"""
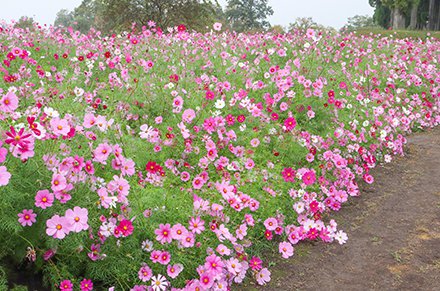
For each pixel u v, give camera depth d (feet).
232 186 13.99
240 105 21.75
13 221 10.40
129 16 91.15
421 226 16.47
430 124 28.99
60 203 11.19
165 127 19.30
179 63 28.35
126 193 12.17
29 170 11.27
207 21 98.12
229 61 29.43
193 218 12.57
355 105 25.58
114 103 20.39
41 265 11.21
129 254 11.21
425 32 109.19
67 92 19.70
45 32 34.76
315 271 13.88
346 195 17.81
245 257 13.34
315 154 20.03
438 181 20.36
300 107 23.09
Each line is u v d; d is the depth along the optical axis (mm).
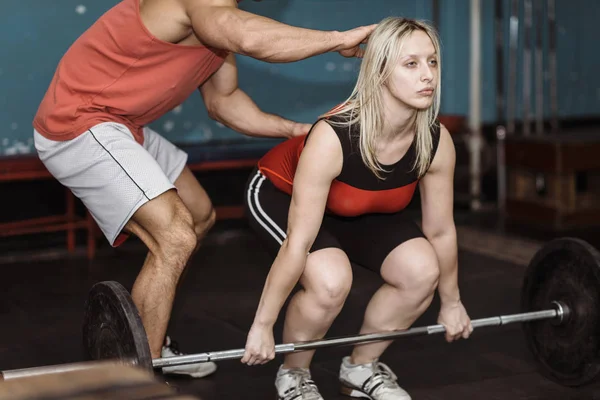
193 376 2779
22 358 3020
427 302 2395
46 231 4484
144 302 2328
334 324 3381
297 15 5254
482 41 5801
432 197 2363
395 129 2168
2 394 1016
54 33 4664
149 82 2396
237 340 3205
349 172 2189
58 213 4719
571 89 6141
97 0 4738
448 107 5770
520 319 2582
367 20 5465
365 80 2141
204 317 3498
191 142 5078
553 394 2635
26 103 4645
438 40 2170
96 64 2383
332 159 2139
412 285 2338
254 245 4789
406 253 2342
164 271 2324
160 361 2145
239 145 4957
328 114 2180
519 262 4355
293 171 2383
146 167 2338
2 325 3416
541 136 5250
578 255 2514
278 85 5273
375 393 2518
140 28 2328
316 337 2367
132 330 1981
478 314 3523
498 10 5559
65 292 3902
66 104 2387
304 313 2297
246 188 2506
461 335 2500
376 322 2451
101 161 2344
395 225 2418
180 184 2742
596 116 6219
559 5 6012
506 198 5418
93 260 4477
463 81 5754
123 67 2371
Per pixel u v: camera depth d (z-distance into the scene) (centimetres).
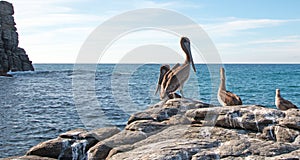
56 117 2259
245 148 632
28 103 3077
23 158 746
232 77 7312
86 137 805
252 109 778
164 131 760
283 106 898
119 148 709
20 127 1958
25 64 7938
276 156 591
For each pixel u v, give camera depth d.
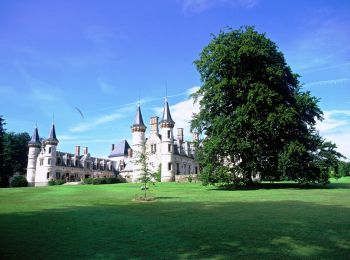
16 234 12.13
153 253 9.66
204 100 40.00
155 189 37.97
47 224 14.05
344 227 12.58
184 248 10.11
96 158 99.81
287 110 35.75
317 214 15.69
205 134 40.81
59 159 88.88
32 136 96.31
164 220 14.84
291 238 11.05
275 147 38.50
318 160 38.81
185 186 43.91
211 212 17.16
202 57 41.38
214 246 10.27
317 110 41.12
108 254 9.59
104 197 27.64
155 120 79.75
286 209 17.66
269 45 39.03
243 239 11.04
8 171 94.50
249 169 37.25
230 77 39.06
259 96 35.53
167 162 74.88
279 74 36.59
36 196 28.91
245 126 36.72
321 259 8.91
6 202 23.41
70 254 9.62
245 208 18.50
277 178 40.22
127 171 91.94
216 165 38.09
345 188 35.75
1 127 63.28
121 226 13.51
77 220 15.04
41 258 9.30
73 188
"""
EXERCISE GOAL: Reproduce every entry exactly, but omit each picture.

YOUR RESPONSE:
For each pixel u v, give camera depth d (feet).
232 186 13.99
240 105 21.75
13 221 10.40
129 16 91.15
421 226 16.47
430 124 28.99
60 203 11.19
165 127 19.30
179 63 28.35
126 193 12.17
29 170 11.27
207 21 98.12
229 61 29.43
193 218 12.57
355 105 25.58
114 103 20.39
41 265 11.21
129 254 11.21
425 32 109.19
67 92 19.70
45 32 34.76
315 271 13.88
346 195 17.81
245 257 13.34
315 154 20.03
438 181 20.36
300 107 23.09
Each line is u v d; d is the depth along the optical axis (mm).
193 376 2779
22 358 3020
427 302 2395
46 231 4484
144 302 2328
334 324 3381
297 15 5254
482 41 5801
432 197 2363
395 129 2168
2 394 1016
54 33 4664
149 82 2396
237 340 3205
349 172 2189
58 213 4719
571 89 6141
97 0 4738
448 107 5770
520 319 2582
367 20 5465
365 80 2141
204 317 3498
191 142 5078
553 394 2635
26 103 4645
438 40 2170
96 64 2383
332 159 2139
412 285 2338
254 245 4789
406 253 2342
164 271 2324
160 361 2145
239 145 4957
328 114 2180
519 262 4355
293 171 2383
146 167 2338
2 325 3416
541 136 5250
578 255 2514
278 85 5273
375 393 2518
140 28 2328
316 337 2367
132 330 1981
478 314 3523
498 10 5559
65 292 3902
66 104 2387
304 313 2297
246 188 2506
461 335 2500
376 322 2451
101 161 2344
395 225 2418
180 184 2742
596 116 6219
559 5 6012
506 198 5418
93 260 4477
463 81 5754
123 67 2371
Per pixel u v: camera depth d (z-distance into the scene) (centimetres).
56 117 2259
245 148 632
28 103 3077
23 158 746
232 77 7312
86 137 805
252 109 778
164 131 760
283 106 898
119 148 709
20 127 1958
25 64 7938
276 156 591
For each pixel u v, give camera depth d.
16 234 12.13
153 253 9.66
204 100 40.00
155 189 37.97
47 224 14.05
344 227 12.58
184 248 10.11
96 158 99.81
287 110 35.75
317 214 15.69
205 134 40.81
59 159 88.88
32 136 96.31
164 220 14.84
291 238 11.05
275 147 38.50
318 160 38.81
185 186 43.91
211 212 17.16
202 57 41.38
214 246 10.27
317 110 41.12
108 254 9.59
104 197 27.64
155 120 79.75
286 209 17.66
269 45 39.03
243 239 11.04
8 171 94.50
249 169 37.25
230 77 39.06
259 96 35.53
167 162 74.88
279 74 36.59
36 196 28.91
245 126 36.72
321 259 8.91
6 202 23.41
70 254 9.62
245 208 18.50
277 178 40.22
127 171 91.94
216 165 38.09
345 188 35.75
1 127 63.28
121 226 13.51
77 220 15.04
41 258 9.30
73 188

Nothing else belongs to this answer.